Der durfte sich dann auch bei einem Erstauftritt von einer hier recht unbekannten Band über eine ziemlich gut gefüllte Location freuen (wenn ich mich recht erinnere, haben heutige Rampenfeger wie Hogjaw oder Robert Jon & The Wreck damals bei ihren Debüts vor deutlich weniger Zuschauern begonnen).

Ja, The Trongone Band. Ich glaube, dass es auch ein wenig mit mein Verdienst ist, dass diese Burschen in Europa zu sehen sind. Nach einem Geheim-Tipp meines Bekannten Harald Birkner hatte ich ihr Management um die Überlieferung ihres Erstlings „Keys To The House“ gebeten. Ich sehe mich heute noch bei der Verfassung meines überschwänglichen Reviews in unserem holländischen Urlaubsort Kamperland auf der Terrasse sitzen. Somit war ich vermutlich der erste, der etwas über das Virginia-Quartett in Deutschland publiziert hatte.

Nach der Fertigstellung folgte auf dem Fuße die Anfrage, ob ich Kontakte für Auftritte in Europa wüsste oder herstellen könnte. Da war es natürlich keine Sache, unsere Freunde und Experten auf diesem Gebiet, Teenage Head Music, ins Spiel zu bringen. Und siehe da, heute stehen sie unter der THM-Fahne auf den einschlägigen, dieser Musik gegenüber offenen Bühnen unseres Kontinents.

Da der Vierer um die beiden Trongone-Brüder Andrew und Johnny, sowie ihre Mitstreiter Ben ‚Wolfe‘ White und Chip Hale bis jetzt nur besagten Silberling und eine mit recht identischen Liedern bestückte Live-Scheibe im Portfolio zu bieten haben, war bereits mit dem Opener „Nothing To Lose“ klar, dass hier auch der Fokus liegen würde.

Gitarrist und Fronter Andrew Trongone und Keyboarder Ben ‚Wolfe‘ White hatten die Lead Vocals inne, die im ersten Abschnitt bei mir direkt vor der Bühne, wie auch der Gesamt-Sound (ziemlich Schlagzeug-lastig), teilweise etwas dumpf rüber kamen. Das besserte sich dann im  weiteren Verlauf aber zusehends.  Beide überzeugten vor allem bei ihren vielen Solo-Einlagen an ihren Instrumenten Telecaster, beziehungsweise Hammond-Orgel und E-Piano.

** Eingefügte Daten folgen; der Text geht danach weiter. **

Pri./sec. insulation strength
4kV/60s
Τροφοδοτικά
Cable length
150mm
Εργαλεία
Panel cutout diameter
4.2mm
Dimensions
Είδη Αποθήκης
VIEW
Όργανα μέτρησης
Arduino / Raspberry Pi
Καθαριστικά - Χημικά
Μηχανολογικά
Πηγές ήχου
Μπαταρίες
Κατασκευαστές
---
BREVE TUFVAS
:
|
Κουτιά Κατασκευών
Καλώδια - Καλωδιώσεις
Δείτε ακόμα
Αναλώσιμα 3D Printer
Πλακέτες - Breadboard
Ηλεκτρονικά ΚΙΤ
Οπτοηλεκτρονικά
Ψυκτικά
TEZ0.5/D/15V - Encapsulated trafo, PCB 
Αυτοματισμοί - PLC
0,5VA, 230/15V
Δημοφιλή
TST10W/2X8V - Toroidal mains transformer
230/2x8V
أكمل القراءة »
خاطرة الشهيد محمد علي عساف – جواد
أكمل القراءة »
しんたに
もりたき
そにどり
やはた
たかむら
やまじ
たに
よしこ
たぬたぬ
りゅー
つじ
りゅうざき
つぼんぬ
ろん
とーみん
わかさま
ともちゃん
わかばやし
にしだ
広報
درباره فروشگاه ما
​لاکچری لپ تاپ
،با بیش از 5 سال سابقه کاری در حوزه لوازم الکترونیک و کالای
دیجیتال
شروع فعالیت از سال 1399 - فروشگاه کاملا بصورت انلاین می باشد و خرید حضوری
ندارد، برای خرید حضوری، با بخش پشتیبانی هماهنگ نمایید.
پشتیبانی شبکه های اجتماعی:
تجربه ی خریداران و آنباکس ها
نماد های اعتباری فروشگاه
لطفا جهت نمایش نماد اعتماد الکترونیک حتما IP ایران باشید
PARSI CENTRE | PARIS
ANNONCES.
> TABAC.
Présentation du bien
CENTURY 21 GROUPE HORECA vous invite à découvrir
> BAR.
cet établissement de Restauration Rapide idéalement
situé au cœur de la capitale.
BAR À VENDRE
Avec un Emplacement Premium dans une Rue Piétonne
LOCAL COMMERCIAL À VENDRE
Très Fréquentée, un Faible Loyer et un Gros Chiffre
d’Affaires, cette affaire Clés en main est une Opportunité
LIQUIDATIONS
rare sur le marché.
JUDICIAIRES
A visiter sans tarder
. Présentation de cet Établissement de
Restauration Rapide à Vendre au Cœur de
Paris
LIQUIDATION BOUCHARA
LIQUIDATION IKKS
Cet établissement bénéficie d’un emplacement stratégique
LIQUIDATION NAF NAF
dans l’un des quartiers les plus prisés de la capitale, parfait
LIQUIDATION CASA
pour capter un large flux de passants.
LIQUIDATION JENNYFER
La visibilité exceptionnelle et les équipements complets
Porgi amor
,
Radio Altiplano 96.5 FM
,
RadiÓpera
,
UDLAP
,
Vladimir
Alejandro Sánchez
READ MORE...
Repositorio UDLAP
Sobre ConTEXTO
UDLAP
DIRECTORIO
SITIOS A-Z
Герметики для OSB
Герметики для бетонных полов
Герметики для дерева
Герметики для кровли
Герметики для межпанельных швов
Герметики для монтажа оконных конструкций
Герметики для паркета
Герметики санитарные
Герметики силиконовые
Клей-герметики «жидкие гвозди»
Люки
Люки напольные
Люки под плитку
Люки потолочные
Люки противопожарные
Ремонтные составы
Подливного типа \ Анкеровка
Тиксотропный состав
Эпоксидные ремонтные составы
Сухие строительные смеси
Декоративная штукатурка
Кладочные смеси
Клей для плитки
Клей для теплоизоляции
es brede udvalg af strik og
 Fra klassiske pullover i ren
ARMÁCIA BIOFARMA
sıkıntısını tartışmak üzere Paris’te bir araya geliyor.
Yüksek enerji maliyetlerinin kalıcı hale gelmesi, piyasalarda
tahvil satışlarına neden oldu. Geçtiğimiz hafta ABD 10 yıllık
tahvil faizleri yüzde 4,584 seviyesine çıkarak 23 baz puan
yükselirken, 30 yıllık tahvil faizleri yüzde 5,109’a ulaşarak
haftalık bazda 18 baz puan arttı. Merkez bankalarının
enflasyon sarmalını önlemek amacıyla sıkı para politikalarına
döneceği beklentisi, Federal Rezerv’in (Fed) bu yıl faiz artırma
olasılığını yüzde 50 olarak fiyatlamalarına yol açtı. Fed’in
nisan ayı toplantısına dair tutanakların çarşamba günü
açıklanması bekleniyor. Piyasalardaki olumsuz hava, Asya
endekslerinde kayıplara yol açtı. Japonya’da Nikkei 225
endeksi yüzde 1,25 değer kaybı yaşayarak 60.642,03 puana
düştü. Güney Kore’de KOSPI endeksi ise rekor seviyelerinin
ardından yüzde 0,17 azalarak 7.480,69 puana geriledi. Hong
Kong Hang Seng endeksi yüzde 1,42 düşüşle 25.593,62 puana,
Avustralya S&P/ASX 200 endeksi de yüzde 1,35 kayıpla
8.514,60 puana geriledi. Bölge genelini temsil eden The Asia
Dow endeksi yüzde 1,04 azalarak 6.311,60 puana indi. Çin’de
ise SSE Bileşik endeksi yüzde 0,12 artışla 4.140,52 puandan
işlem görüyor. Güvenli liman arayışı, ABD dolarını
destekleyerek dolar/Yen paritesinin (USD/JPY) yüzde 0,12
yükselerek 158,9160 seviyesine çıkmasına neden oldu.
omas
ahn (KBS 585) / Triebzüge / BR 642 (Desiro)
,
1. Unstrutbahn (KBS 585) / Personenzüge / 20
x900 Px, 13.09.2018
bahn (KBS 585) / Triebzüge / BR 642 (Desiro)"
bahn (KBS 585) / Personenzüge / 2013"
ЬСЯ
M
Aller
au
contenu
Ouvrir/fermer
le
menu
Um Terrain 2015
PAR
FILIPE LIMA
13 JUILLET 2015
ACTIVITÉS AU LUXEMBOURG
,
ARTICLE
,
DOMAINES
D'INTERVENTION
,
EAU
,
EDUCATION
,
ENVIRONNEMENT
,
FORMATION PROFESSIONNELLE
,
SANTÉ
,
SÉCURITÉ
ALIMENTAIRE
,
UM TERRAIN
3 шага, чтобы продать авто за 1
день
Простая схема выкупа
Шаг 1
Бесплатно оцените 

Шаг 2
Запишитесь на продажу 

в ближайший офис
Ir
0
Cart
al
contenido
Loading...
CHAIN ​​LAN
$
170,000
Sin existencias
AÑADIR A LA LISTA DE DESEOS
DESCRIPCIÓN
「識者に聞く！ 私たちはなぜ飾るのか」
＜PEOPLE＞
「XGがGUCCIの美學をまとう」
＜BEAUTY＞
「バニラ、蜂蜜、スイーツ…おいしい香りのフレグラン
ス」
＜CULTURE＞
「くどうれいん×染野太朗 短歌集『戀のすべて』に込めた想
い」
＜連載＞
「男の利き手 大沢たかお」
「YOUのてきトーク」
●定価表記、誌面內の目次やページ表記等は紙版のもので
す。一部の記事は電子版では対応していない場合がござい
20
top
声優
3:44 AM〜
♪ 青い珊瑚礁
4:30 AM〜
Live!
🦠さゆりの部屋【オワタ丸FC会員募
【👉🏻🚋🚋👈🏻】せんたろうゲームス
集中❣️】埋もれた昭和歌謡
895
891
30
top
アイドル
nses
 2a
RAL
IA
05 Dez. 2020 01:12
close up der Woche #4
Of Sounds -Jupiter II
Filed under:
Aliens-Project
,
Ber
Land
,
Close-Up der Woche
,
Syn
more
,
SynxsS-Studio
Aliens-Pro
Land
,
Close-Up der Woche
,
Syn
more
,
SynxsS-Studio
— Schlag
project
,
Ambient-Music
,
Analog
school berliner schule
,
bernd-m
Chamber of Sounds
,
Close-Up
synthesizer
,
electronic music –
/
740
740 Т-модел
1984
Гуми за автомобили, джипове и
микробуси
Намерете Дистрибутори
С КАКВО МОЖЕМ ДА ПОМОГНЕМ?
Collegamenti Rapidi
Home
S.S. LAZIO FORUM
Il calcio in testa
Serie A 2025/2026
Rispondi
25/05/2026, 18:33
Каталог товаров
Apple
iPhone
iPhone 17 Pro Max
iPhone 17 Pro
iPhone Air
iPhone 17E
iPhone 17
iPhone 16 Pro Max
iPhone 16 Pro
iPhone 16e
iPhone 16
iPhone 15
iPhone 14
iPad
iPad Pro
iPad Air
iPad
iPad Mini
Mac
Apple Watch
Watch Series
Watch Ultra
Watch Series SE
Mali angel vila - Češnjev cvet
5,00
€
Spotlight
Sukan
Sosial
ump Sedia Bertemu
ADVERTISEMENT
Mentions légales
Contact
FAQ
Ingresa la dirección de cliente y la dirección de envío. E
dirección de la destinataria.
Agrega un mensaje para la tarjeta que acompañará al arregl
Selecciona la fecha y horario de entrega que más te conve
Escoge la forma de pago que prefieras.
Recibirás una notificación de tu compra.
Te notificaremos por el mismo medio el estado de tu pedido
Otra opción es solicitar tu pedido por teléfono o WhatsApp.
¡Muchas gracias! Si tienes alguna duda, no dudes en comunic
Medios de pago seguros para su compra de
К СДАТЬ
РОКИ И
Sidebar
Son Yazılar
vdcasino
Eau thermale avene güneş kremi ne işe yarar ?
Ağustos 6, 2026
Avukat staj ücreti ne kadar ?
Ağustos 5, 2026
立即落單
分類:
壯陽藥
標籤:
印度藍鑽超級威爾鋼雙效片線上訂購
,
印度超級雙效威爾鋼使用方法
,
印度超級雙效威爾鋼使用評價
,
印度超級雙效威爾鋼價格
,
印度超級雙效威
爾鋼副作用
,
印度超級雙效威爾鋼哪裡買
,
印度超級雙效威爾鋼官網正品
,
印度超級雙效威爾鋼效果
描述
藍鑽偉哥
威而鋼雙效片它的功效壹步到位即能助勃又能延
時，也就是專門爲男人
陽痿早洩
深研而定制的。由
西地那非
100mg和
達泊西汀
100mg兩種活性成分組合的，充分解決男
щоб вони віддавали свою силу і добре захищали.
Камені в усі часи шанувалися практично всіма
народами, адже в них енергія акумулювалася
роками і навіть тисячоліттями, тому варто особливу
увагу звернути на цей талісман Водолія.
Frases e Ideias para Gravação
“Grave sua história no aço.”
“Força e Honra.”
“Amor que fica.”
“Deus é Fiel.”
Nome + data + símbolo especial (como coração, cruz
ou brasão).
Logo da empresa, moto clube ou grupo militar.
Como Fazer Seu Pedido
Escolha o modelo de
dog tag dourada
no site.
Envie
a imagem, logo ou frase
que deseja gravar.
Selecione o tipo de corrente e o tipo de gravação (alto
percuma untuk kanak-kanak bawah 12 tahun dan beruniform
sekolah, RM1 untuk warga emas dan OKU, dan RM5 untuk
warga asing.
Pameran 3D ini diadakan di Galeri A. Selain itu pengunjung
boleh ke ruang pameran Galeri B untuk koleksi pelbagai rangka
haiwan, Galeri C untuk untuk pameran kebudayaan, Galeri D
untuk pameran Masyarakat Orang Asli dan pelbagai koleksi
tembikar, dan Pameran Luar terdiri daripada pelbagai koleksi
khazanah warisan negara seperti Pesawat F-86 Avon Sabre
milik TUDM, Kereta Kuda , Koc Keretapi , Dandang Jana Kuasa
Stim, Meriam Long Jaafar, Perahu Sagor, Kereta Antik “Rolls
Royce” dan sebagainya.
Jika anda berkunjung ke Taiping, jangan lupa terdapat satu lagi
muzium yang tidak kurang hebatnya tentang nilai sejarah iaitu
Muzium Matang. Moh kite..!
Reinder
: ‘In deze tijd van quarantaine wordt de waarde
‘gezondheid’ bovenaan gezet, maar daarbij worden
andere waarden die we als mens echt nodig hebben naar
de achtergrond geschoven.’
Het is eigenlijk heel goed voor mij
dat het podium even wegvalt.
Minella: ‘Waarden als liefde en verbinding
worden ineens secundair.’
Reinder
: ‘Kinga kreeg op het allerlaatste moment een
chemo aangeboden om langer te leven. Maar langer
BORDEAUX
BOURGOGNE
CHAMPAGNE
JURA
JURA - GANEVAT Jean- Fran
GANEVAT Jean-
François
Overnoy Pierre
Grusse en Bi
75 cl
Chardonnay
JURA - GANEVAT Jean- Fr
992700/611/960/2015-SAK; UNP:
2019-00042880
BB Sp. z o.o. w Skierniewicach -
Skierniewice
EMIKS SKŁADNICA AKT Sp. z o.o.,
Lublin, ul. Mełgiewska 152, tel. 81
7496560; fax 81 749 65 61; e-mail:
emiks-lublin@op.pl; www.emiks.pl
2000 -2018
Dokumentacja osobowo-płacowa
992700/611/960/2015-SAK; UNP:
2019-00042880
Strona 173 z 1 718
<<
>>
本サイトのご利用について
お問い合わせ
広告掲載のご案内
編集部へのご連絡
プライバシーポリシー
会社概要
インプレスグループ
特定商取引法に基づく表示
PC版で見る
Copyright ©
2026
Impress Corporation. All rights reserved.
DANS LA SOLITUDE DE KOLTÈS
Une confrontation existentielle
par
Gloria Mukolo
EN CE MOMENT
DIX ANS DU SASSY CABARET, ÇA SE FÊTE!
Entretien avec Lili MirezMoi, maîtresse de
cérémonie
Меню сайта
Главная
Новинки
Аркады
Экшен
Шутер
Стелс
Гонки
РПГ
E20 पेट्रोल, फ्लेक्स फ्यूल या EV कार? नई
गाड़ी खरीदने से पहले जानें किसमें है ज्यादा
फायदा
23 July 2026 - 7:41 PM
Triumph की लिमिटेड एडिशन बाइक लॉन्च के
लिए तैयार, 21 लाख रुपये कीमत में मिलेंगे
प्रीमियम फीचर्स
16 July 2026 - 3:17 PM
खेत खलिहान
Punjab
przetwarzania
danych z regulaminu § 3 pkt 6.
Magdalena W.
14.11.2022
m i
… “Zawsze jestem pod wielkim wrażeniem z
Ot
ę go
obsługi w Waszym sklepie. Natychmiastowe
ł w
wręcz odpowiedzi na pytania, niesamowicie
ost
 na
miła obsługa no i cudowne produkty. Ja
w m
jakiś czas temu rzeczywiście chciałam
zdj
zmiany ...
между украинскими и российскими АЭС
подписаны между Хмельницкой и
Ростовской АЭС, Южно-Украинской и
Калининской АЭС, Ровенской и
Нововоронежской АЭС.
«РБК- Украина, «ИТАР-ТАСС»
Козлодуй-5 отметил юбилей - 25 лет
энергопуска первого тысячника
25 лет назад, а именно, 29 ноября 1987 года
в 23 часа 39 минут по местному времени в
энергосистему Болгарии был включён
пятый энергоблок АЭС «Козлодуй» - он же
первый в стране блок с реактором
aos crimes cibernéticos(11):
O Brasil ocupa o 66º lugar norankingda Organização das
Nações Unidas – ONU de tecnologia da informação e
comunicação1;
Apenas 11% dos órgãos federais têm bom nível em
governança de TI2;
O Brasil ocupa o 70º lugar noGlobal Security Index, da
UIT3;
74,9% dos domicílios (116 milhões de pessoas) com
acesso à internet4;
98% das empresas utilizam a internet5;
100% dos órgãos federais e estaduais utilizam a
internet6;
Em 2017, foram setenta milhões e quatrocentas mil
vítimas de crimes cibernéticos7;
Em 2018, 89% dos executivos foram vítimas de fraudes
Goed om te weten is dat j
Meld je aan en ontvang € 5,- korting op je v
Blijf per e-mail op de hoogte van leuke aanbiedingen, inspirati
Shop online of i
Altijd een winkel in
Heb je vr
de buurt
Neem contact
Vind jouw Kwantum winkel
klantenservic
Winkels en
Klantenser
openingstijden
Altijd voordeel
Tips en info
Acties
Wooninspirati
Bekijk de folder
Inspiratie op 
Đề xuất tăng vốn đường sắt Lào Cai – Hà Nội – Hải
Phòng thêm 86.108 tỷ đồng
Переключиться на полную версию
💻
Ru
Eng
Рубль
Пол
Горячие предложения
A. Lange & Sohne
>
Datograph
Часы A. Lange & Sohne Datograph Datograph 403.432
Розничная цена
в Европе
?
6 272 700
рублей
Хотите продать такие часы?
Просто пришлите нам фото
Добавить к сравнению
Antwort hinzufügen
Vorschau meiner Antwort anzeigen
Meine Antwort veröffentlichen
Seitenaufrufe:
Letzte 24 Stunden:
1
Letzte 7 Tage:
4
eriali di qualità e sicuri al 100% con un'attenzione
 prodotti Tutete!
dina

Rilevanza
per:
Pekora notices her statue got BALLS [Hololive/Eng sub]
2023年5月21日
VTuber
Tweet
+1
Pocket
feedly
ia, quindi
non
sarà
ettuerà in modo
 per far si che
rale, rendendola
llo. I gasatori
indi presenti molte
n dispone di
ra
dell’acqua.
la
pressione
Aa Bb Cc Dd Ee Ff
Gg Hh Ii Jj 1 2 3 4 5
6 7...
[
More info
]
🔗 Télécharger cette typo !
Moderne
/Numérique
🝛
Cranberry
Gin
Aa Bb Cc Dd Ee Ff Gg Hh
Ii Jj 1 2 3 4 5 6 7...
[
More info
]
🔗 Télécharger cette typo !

Chip Hale ließ seinen Tieftöner sehr filigran pumpen und hatte einen tollen einfühlsamen Groove, während sein Rhythmus-Partner Johnny Trongone viel Power erzeugte.

Als sich bei Andrew Trongone eine Gitarren-Saite in der Endphase bei „Straight To Hell“ in die Hölle verabschiedet hatte, trotzte dieser relativ beherrscht und abgeklärt der für ihn unangenehmen Situation und drehte dann mit Fünfen erst so richtig auf. Respekt dafür.

Erwähnenswert sind sicherlich auch die toll gespielten Cover-Versionen, wovon das grandios performte Dire Straits-Stück „Money For Nothing“ herausragte, aber auch der Little Feat-/Lowell George-Schwofer „Willin'“ und der fulminant gejammte „New Speedway Boogie“ (Grateful Dead) im Zugabenteil begeisterten.

Gefreut habe ich mich übrigens über die Anwesenheit meiner zur Zeit arg gebeutelten und wie so oft trinkfreudigen Rot-Weiß Essen-Freunde Happo & Co., die mit sachkundigen Kommentaren wie „Zugabe“ (schon nach dem vierten Lied „Anne Marie“), „ach, das spielen die auch?“ (nach undefinierbaren Anfangs-Akkorden eines Stückes) oder „ich muss Montag arbeiten“ (angesichts des sich immer weiter verlängernden Endabschnittes des Gigs),  ihrer ungezügelten Ruhrpottschnauze mal wieder freien Lauf ließen.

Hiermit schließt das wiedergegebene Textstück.